Kiera Cass, the Selection. Let's be honest here: I picked up this book because it had a beautiful cover. And the premise sounded fun: reality TV (think the Bachelor) meets dystopian world. The main character, America Singer, wants nothing to do with the contest to find a wife for the prince of her post-war U.S. (now reconstructed as a monarchy)--she'd rather focus on building a life with the man she loves. However, he (and her parents) convince her to at least turn in her application, but no one is more shocked than she is when she's actually chosen as one of 35 contestants. She's even more shocked to find that she actually likes the prince, Maxon--as a friend, of course. (Or maybe more). At the end, though, I'm not sure what to think. The writing was fine (nothing remarkable) and I liked America's interactions with Maxon. However, she made some choices near the end that drove me crazy (I won't say what they are because I don't want spoilers) and made me lose some respect for the MC. I'll probably read the other books when the come out, because I'm just curious enough, but I won't be waiting for them.

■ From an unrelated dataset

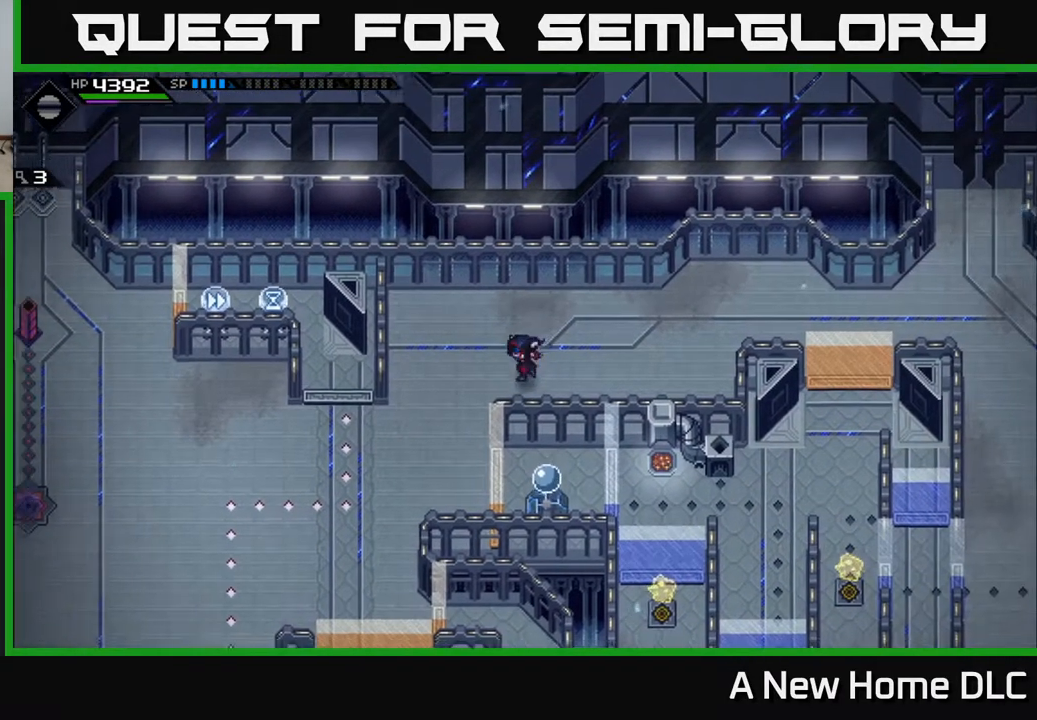
{"buttons": [], "left_stick": "center", "right_stick": "center", "events": [[17, "left_stick", "down-left"], [200, "left_stick", "center"]]}
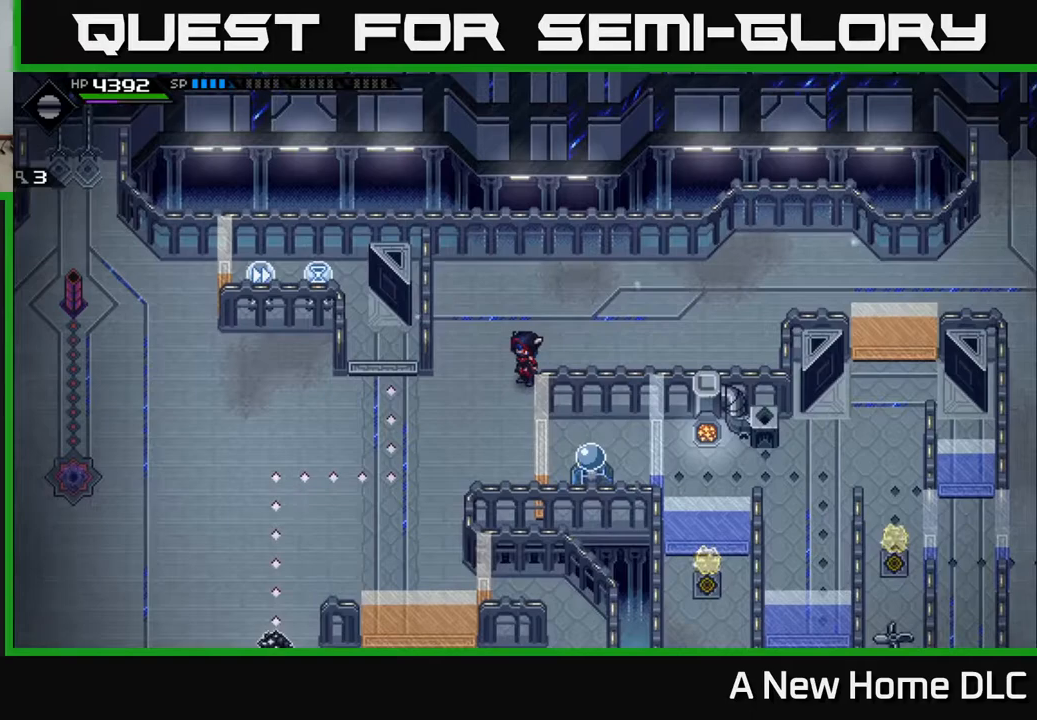
{"buttons": [], "left_stick": "center", "right_stick": "center", "events": []}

Jennifer Nielsen, The False Prince. Of the books I've read recently, this is probably my favorite. This story follows Sage, a 14-year-old orphan, who's been recruited for a dangerous (and potentially deadly plot). Connor, one of the regents for Carthys, is trying to keep his kingdom from civil war by "resurrecting" a prince who was believed to have been killed by pirates four years ago. Sage tries to resist the plan, but Connor makes it clear that he's not above using violence against those who resist him, so Sage follows along, but just barely. I had the chance to listen to the author talk about the book, and she said that the book sold on the strength of the MC, which I would agree. Sage is a fascinating character--confrontational, troublesome, strong-willed. He talks back to Connor when playing along would save him a beating, he defies orders whenever he can, and, not surprisingly, ends up in a lot of trouble. In fact, he reminds me a lot of Megan Whalen Turner's Eugenides (from the Thief), whom I loved. The writing is tight, the characterization strong, and although the ending didn't particularly surprise me, I think young readers in particular would really enjoy this.
I also read a book on Natural Hospital Birth, which I found personally helpful in thinking through delivery options, but I don't imagine very many of my (few) readers are interested in it!